Predictions abound concerning pharma manufacturing’s more automated, data-centric future. Some forecasting focuses on looming serialization compliance requirements and their impact — both positive in terms of consumer safety and product security, and negative in terms of obligatory infrastructure investments and possible production line and supply chain slowdown. Others highlight the bright side by exploring the potential impact of emerging technologies, such as the Internet of Things, artificial intelligence, machine learning and blockchain.
Ultimately, the future will vary by company. Much will depend on the operational strategies chosen and the consequences of these choices. The word “digital” will permeate these decisions, a floating X factor as pharma companies harvest and apply nearly limitless amounts of data in differing, often novel ways.
The point: As much as data can make manufacturing more interconnected, it can also separate players into columns according to differing issues, including resources (which dictates investments in state-of-the-art solutions); production application (dictated by a system’s usage and a company’s priorities); and talent (which dictates how effectively a company’s personnel utilizes newfound data). Considering this, all pharma companies aren’t created equal. In fact, the dearth of parity is eye-opening. Here, more than anything, size matters.

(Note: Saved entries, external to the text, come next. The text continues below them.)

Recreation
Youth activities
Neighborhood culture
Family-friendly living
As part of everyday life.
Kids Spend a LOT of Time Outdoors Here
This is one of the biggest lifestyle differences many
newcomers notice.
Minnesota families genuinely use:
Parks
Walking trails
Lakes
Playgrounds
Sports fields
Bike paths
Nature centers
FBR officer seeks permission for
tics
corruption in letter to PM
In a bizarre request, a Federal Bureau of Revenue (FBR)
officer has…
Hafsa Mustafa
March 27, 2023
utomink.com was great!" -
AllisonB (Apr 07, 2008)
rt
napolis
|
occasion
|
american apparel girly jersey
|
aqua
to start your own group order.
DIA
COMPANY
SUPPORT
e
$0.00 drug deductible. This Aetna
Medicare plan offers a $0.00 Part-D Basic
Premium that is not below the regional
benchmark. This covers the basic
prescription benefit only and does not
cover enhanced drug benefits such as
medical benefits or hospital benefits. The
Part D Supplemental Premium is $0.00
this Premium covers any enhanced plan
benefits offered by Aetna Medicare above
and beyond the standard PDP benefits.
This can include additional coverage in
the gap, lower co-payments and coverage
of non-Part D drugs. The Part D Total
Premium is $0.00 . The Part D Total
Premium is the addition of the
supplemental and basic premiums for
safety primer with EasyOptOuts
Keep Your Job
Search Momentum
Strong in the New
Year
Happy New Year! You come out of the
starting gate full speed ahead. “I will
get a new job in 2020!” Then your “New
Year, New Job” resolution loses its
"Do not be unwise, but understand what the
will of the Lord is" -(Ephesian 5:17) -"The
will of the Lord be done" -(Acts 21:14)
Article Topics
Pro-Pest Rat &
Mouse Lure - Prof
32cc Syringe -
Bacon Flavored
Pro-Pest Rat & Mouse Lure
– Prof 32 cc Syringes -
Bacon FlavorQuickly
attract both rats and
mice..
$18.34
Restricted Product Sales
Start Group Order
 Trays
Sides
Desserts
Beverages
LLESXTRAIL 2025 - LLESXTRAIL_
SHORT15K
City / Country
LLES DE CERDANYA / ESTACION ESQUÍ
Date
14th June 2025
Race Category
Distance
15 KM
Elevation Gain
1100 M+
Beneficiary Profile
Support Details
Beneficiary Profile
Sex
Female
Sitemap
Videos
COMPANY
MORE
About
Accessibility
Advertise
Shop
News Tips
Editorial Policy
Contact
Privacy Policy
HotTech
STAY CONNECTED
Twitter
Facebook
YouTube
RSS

Of all the analyses pertaining to manufacturing’s digital future, one stands out: “Today, 99 percent of all U.S. manufacturers have fewer than 500 employees, so the full potential will be achieved only if the entire value chain, including smaller suppliers, can be digitized.”1
Since the majority of manufacturers in all industries are small- and medium-sized, the needs of smaller companies must be carefully analyzed when discussing transformative processes across an industry-wide landscape. And digitalization, I would argue, is the ultimate transformative process — among the most crucial sea changes in the sector’s history.
Pharma has a particularly long tail of small and medium-sized manufacturers, CMOs and packagers. Having consulted industry players of all sizes over the past decade, I’ve come to believe the future of pharma lies in addressing the needs of smaller manufacturers, as they are most representative of the industry.

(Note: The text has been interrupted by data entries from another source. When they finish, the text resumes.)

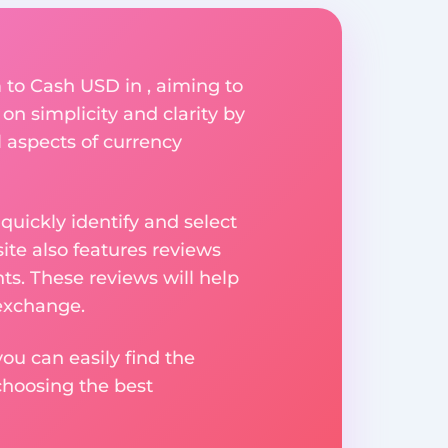
to Cash USD in , aiming to
on simplicity and clarity by
l aspects of currency
uickly identify and select
ite also features reviews
ts. These reviews will help
 exchange.
ou can easily find the
choosing the best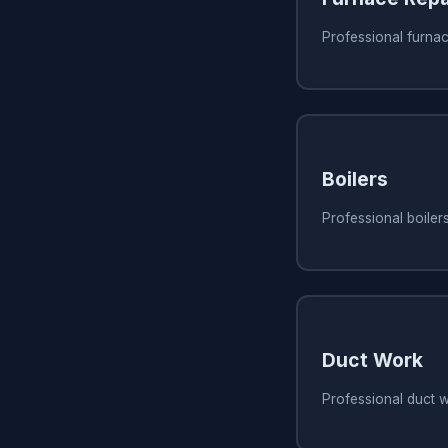
Professional furnac
Boilers
Professional boilers
Duct Work
Professional duct w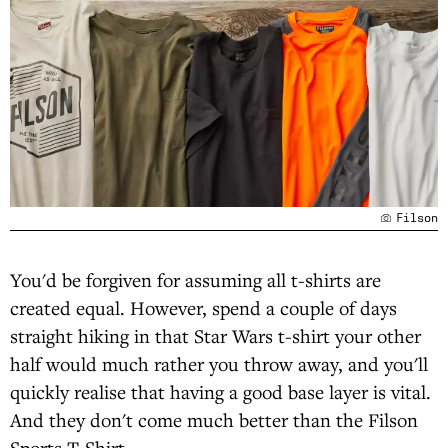
Filson
You'd be forgiven for assuming all t-shirts are
created equal. However, spend a couple of days
straight hiking in that Star Wars t-shirt your other
half would much rather you throw away, and you'll
quickly realise that having a good base layer is vital.
And they don't come much better than the Filson
Sports T-Shirt.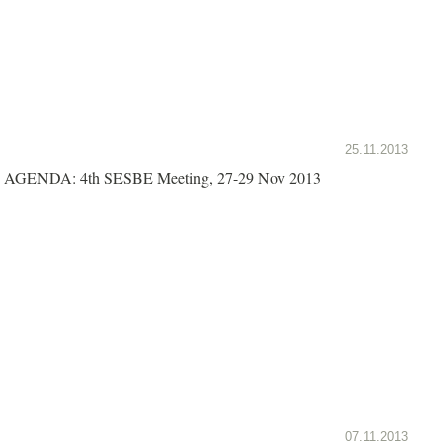
25.11.2013
AGENDA: 4th SESBE Meeting, 27-29 Nov 2013
07.11.2013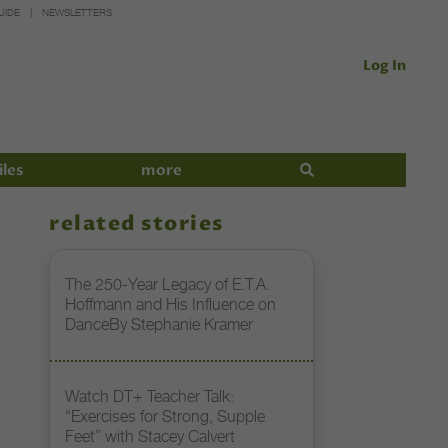
UIDE
NEWSLETTERS
Log In
iles
more
related stories
The 250-Year Legacy of E.T.A.
Hoffmann and His Influence on
DanceBy Stephanie Kramer
Watch DT+ Teacher Talk:
“Exercises for Strong, Supple
Feet” with Stacey Calvert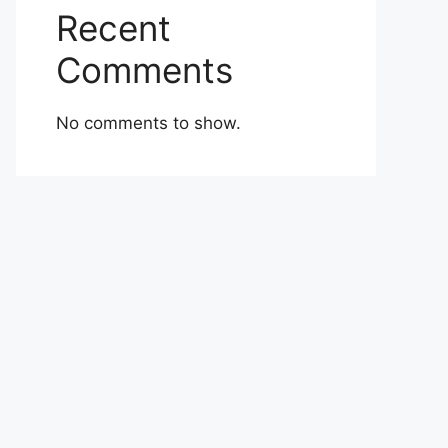
Recent
Comments
No comments to show.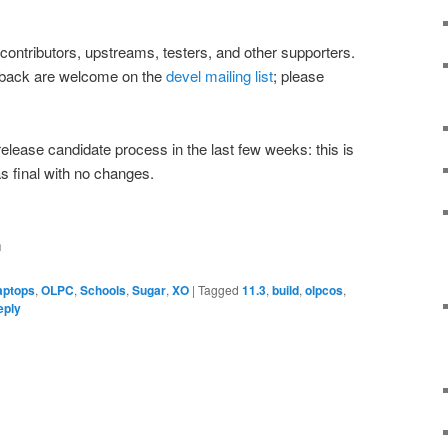
 contributors, upstreams, testers, and other supporters.
dback are welcome on the
devel mailing list
; please
release candidate process in the last few weeks: this is
s final with no changes.
m
aptops
,
OLPC
,
Schools
,
Sugar
,
XO
|
Tagged
11.3
,
build
,
olpcos
,
ply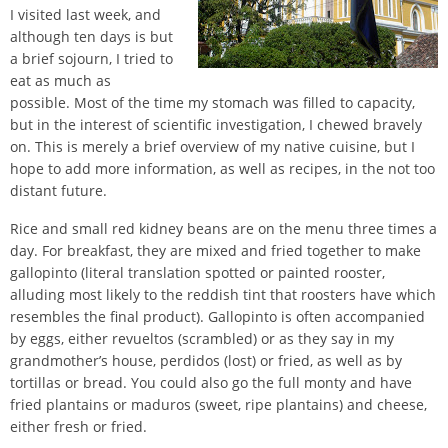
I visited last week, and
although ten days is but
a brief sojourn, I tried to
eat as much as
possible. Most of the time my stomach was filled to capacity,
but in the interest of scientific investigation, I chewed bravely
on. This is merely a brief overview of my native cuisine, but I
hope to add more information, as well as recipes, in the not too
distant future.
Rice and small red kidney beans are on the menu three times a
day. For breakfast, they are mixed and fried together to make
gallopinto (literal translation spotted or painted rooster,
alluding most likely to the reddish tint that roosters have which
resembles the final product). Gallopinto is often accompanied
by eggs, either revueltos (scrambled) or as they say in my
grandmother’s house, perdidos (lost) or fried, as well as by
tortillas or bread. You could also go the full monty and have
fried plantains or maduros (sweet, ripe plantains) and cheese,
either fresh or fried.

My heart wants to believe we can make this digital transformation quickly, but experience tells me that wish is unrealistic. Yet, I am committed to educating companies about the need for digital transformation, and offering solutions to help bring that change about.
A key factor to industry-wide digital transformation is whether small manufacturers can embrace this vision at the big-picture level, while having access to tools executable in smaller steps that eventually build toward comprehensive transformation. This gradual approach creates a sea change without rocking the boat too much.

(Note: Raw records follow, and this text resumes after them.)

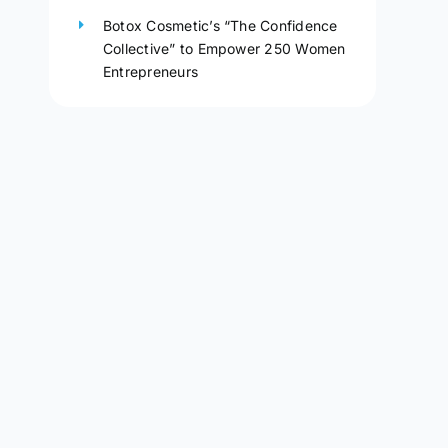
Botox Cosmetic’s “The Confidence
Collective” to Empower 250 Women
Entrepreneurs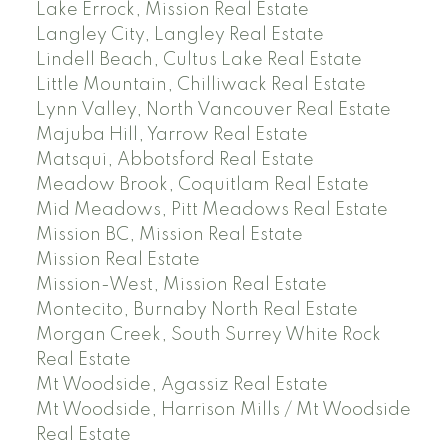
Lake Errock, Mission Real Estate
Langley City, Langley Real Estate
Lindell Beach, Cultus Lake Real Estate
Little Mountain, Chilliwack Real Estate
Lynn Valley, North Vancouver Real Estate
Majuba Hill, Yarrow Real Estate
Matsqui, Abbotsford Real Estate
Meadow Brook, Coquitlam Real Estate
Mid Meadows, Pitt Meadows Real Estate
Mission BC, Mission Real Estate
Mission Real Estate
Mission-West, Mission Real Estate
Montecito, Burnaby North Real Estate
Morgan Creek, South Surrey White Rock
Real Estate
Mt Woodside, Agassiz Real Estate
Mt Woodside, Harrison Mills / Mt Woodside
Real Estate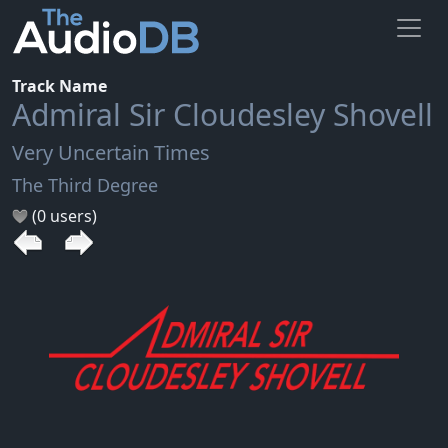
Track Name
Admiral Sir Cloudesley Shovell
Very Uncertain Times
The Third Degree
(0 users)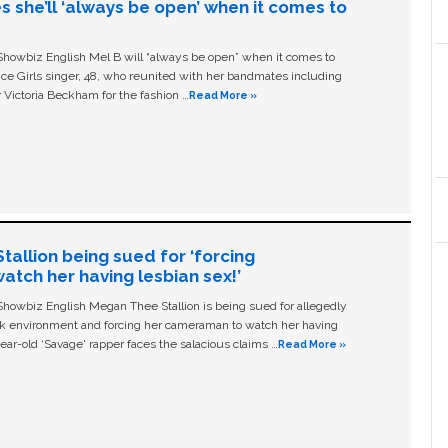
s she’ll ‘always be open’ when it comes to
owbiz English Mel B will “always be open” when it comes to
ice Girls singer, 48, who reunited with her bandmates including
 Victoria Beckham for the fashion …
Read More »
allion being sued for ‘forcing
tch her having lesbian sex!’
owbiz English Megan Thee Stallion is being sued for allegedly
ork environment and forcing her cameraman to watch her having
ear-old ‘Savage' rapper faces the salacious claims …
Read More »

Ideally, each incremental step, solution or initiative over the scope of a holistic digital transformation should be:
• Affordable: Does not need to wait for next year’s budget cycle
• Valuable: Has ROI within the same year
• Fast: Can be implemented within weeks, not years
• Simple: Does not require advanced skills, resources or management support
• Flexible: Configurable and scalable for various business uses
As much as the promise of an industry-wide digital transformation’s value is staggering, unless the small manufacturers adopt this change, we will never realize this full potential. Faced with the realities of budget and resource constraints, reduced margins and high expectations from customers, smaller manufacturers can only afford so much change. We must meet their needs, because for pharma, thinking small is the only way to achieve lasting, industry-wide digital transformation.
1. Enno de Boer, “How technology can unlock manufacturing’s potential and $3.7 trillion in global GDP,” LinkedIn; synthesis from World Economic Forum and McKinsey Joint Whitepaper.